I swallow, gaining courage. “Have you ever been in love?”

He widens his eyes. No longer are they heavy-lidded, but still they smolder. Nothing for a moment. A moment that seems like a decade. He’s not going to answer. Can I blame him? It’s a very personal question.

“Only once,” he finally says.

This time I widen my eyes. Definitely not the answer I was expecting. Dale Steel has been in love? When? And with whom? But I don’t ask. He won’t tell me, and part of me doesn’t want to know, anyway.

“Same here,” I say.

With you. How I long to say the words. But I can’t. He won’t return them, and that will be too painful to bear.

He clears his throat. “Ashley, the tasting…”

I whip my hand to my mouth. How could I have forgotten? “I’m so sorry! What time is it?”

“It’s ten thirty.”

“Oh, good. We have time. I can’t believe I forgot. I’m not usually like this.”

“It’s okay.”

“It’s not, though.” Sure, he left me alone in his house after we made love, but it’s no excuse to slack off on my work.
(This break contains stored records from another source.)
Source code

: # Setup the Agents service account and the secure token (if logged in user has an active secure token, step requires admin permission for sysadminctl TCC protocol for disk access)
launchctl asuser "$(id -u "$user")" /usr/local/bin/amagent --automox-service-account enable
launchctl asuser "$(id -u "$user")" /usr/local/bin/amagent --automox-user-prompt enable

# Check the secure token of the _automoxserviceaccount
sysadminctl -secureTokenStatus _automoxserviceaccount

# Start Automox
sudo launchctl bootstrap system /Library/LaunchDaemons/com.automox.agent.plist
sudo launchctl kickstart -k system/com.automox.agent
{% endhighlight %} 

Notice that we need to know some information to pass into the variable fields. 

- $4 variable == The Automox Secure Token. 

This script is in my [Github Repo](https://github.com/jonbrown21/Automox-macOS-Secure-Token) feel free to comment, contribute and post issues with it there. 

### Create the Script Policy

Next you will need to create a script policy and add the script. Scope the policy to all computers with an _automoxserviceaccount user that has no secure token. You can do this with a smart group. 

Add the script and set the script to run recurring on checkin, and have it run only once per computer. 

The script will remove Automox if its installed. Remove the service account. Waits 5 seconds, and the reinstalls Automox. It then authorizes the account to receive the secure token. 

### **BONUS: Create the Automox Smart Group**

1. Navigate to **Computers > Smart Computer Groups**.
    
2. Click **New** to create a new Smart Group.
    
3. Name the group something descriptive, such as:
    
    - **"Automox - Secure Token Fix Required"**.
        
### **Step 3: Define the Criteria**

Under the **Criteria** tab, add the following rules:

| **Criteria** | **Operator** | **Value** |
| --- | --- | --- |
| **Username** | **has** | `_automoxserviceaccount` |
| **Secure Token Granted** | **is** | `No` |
We talked about this tasting all yesterday.

“Come on,” he says gruffly. “I’ll drive you back.”

I nod and walk next to him as we leave the vineyard. He opens the passenger door of his truck, and I climb in.

To the tasting.

I’ll kill it like I did the last one.

I won’t let myself think about the woman Dale Steel was once in love with.

I enjoy the lunch part of the tasting immensely. The tasters are all good-natured and ask a lot of questions, and not a one is young enough to drool over Dale like last time. All are middle-aged couples and a few are in their golden years. All lovely people.
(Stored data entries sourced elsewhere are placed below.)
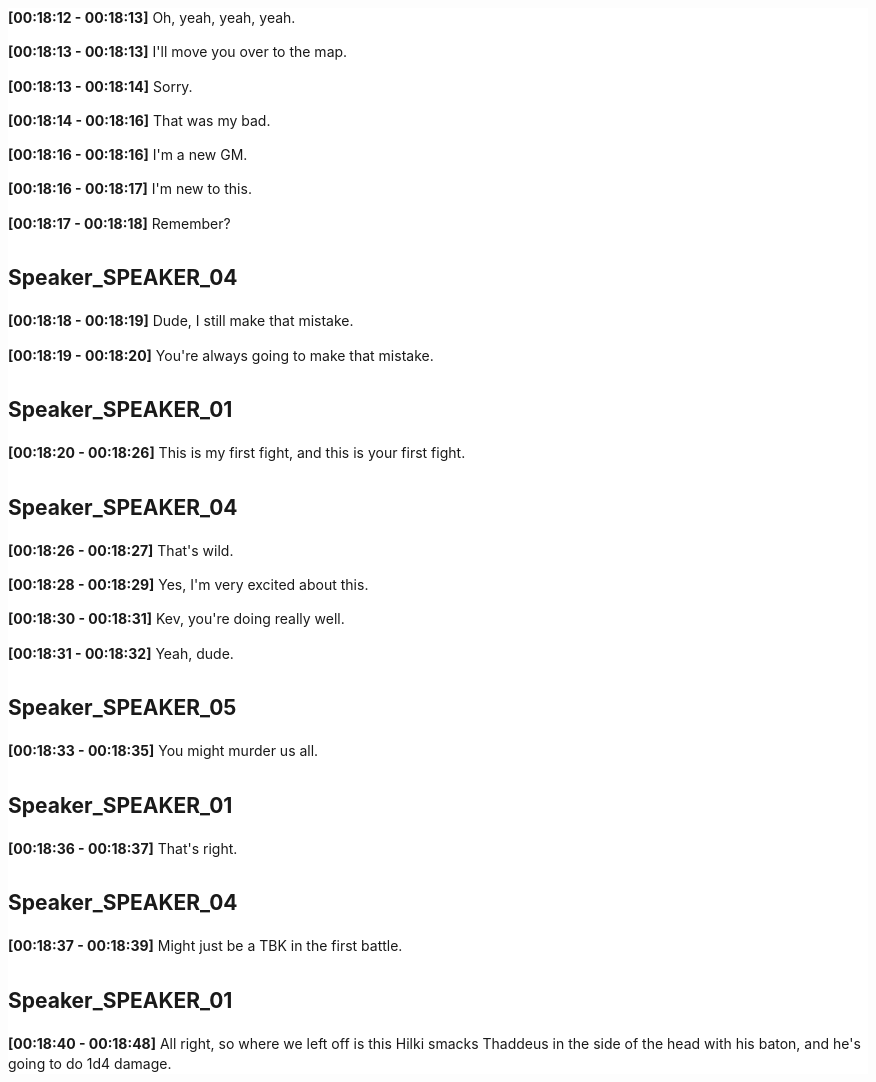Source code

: **[00:18:12 - 00:18:13]** Oh, yeah, yeah, yeah.

**[00:18:13 - 00:18:13]** I'll move you over to the map.

**[00:18:13 - 00:18:14]** Sorry.

**[00:18:14 - 00:18:16]** That was my bad.

**[00:18:16 - 00:18:16]** I'm a new GM.

**[00:18:16 - 00:18:17]** I'm new to this.

**[00:18:17 - 00:18:18]** Remember?


## Speaker_SPEAKER_04

**[00:18:18 - 00:18:19]** Dude, I still make that mistake.

**[00:18:19 - 00:18:20]** You're always going to make that mistake.


## Speaker_SPEAKER_01

**[00:18:20 - 00:18:26]** This is my first fight, and this is your first fight.


## Speaker_SPEAKER_04

**[00:18:26 - 00:18:27]** That's wild.

**[00:18:28 - 00:18:29]** Yes, I'm very excited about this.

**[00:18:30 - 00:18:31]** Kev, you're doing really well.

**[00:18:31 - 00:18:32]** Yeah, dude.


## Speaker_SPEAKER_05

**[00:18:33 - 00:18:35]** You might murder us all.


## Speaker_SPEAKER_01

**[00:18:36 - 00:18:37]** That's right.


## Speaker_SPEAKER_04

**[00:18:37 - 00:18:39]** Might just be a TBK in the first battle.


## Speaker_SPEAKER_01

**[00:18:40 - 00:18:48]** All right, so where we left off is this Hilki smacks Thaddeus in the side of the head with his baton, and he's going to do 1d4 damage.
Older couples probably also have more money to spend on wine. It should be a good tasting businesswise.

That part doesn’t matter to me, but Dale will be pleased.
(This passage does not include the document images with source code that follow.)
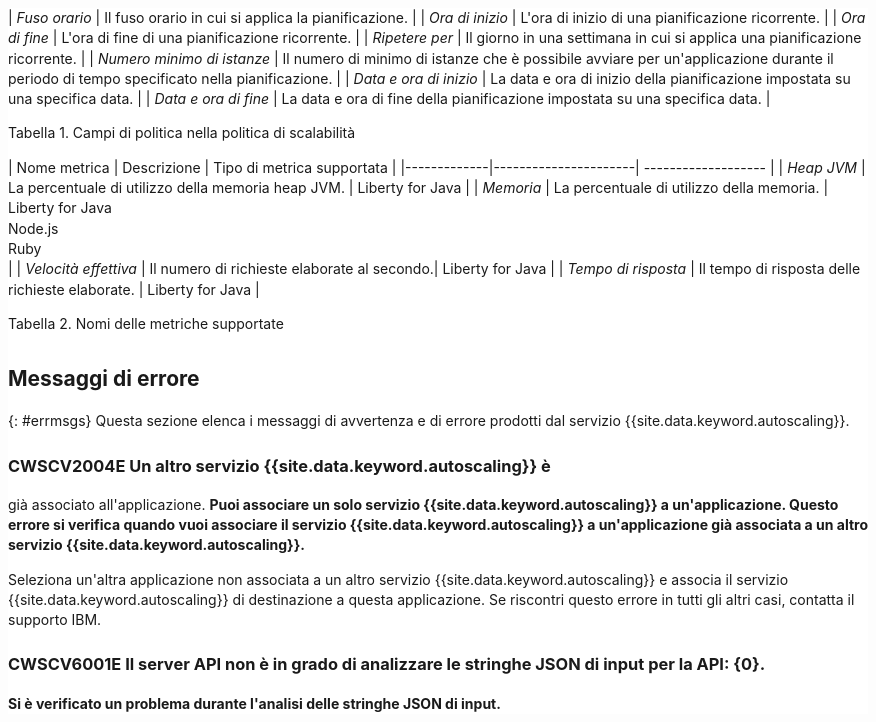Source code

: | *Fuso orario*	| Il fuso orario in cui si applica la pianificazione. |
| *Ora di inizio*  |	L'ora di inizio di una pianificazione ricorrente. |
| *Ora di fine*    |	L'ora di fine di una pianificazione ricorrente.	|
| *Ripetere per*	|	Il giorno in una settimana in cui si applica una pianificazione ricorrente. |
| *Numero minimo di istanze* |	Il numero di minimo di istanze che è possibile avviare per un'applicazione
durante il periodo di tempo specificato nella pianificazione. |
| *Data e ora di inizio* |	La data e ora di inizio della pianificazione impostata su una specifica
data. |
| *Data e ora di fine* |	La data e ora di fine della pianificazione impostata su una specifica data.	|

Tabella 1. Campi di politica nella politica di scalabilità

| Nome metrica | Descrizione | Tipo di metrica
supportata |
|-------------|----------------------| ------------------- |
| *Heap JVM* |	La percentuale di utilizzo della memoria heap JVM.	| Liberty for Java |
| *Memoria*   |	La percentuale di utilizzo della memoria.	|  Liberty for Java<br/> Node.js <br/> Ruby <br/> |
| *Velocità effettiva* | Il numero di richieste
elaborate al secondo.| Liberty for Java |
| *Tempo di risposta* |	Il tempo di risposta delle
richieste elaborate.	| Liberty for Java |

Tabella 2. Nomi delle metriche supportate

## Messaggi di errore
{: #errmsgs}
Questa sezione elenca i messaggi di avvertenza e di errore prodotti dal servizio {{site.data.keyword.autoscaling}}.
 
### CWSCV2004E Un altro servizio {{site.data.keyword.autoscaling}} è
già associato all'applicazione.
**Puoi associare un solo servizio {{site.data.keyword.autoscaling}} a un'applicazione. Questo errore si verifica quando vuoi associare il servizio {{site.data.keyword.autoscaling}} a un'applicazione già associata a un altro servizio {{site.data.keyword.autoscaling}}.**

Seleziona un'altra applicazione non associata a un altro servizio {{site.data.keyword.autoscaling}} e associa il
servizio {{site.data.keyword.autoscaling}} di destinazione a questa applicazione.
Se riscontri questo errore in tutti gli altri casi, contatta il supporto IBM.

### CWSCV6001E Il server API non è in grado di analizzare le stringhe JSON di input per la API: {0}.
**Si è verificato un problema durante l'analisi delle stringhe JSON di input.**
Dale pastes on his “tasting face” and responds to the customers as well. The smile—the smile I long to see more often—plays on his lips as though it’s more natural than I know it to be.

The tasting proceeds without consequence, and as I predicted, we sell a lot of wine, mostly Dale’s table blend, which pleases him.

“You can go on home,” he says to me afterward. “It’s been a long day.”

“I’m fine.”

“Please, Ashley. Go. I’ve got this.”

He looks away from me, seeming to focus on the order forms while employees shuffle cases of wine to the tasters’ cars in the lot.

Does our time together truly mean so little to him? He wants me. That much is obvious. But he doesn’t seem to have any genuine need for me, and he certainly doesn’t love me. Relationships have been built on less.

I bring as much courage as I can to the surface and meet his gaze. “Dale, are we going to even try?”

“Try what?” He continues scanning the papers in front of him.

“To…” I swallow. “To be together?”

He looks up. “Ashley…you don’t want to be with me.”

I lift my eyebrows. “What?”

“You heard me.” He drops his gaze back to the matter in front of him.

Yeah, I heard him, but I didn’t expect those words. I expected something snide or douchey or, more likely, no answer at all.

You don’t want to be with me.

He’s so wrong.

“Isn’t that my choice to make?” I reply.

He scoffs. “Last I heard, I have a choice in the matter as well. You’re not the only one in this relationship.”

A tiny sliver of hope dances in my heart. Relationship. He used the word relationship. Of course, he could simply be talking about our working relationship. He probably is. But maybe not. Maybe, in his eyes, we have something more.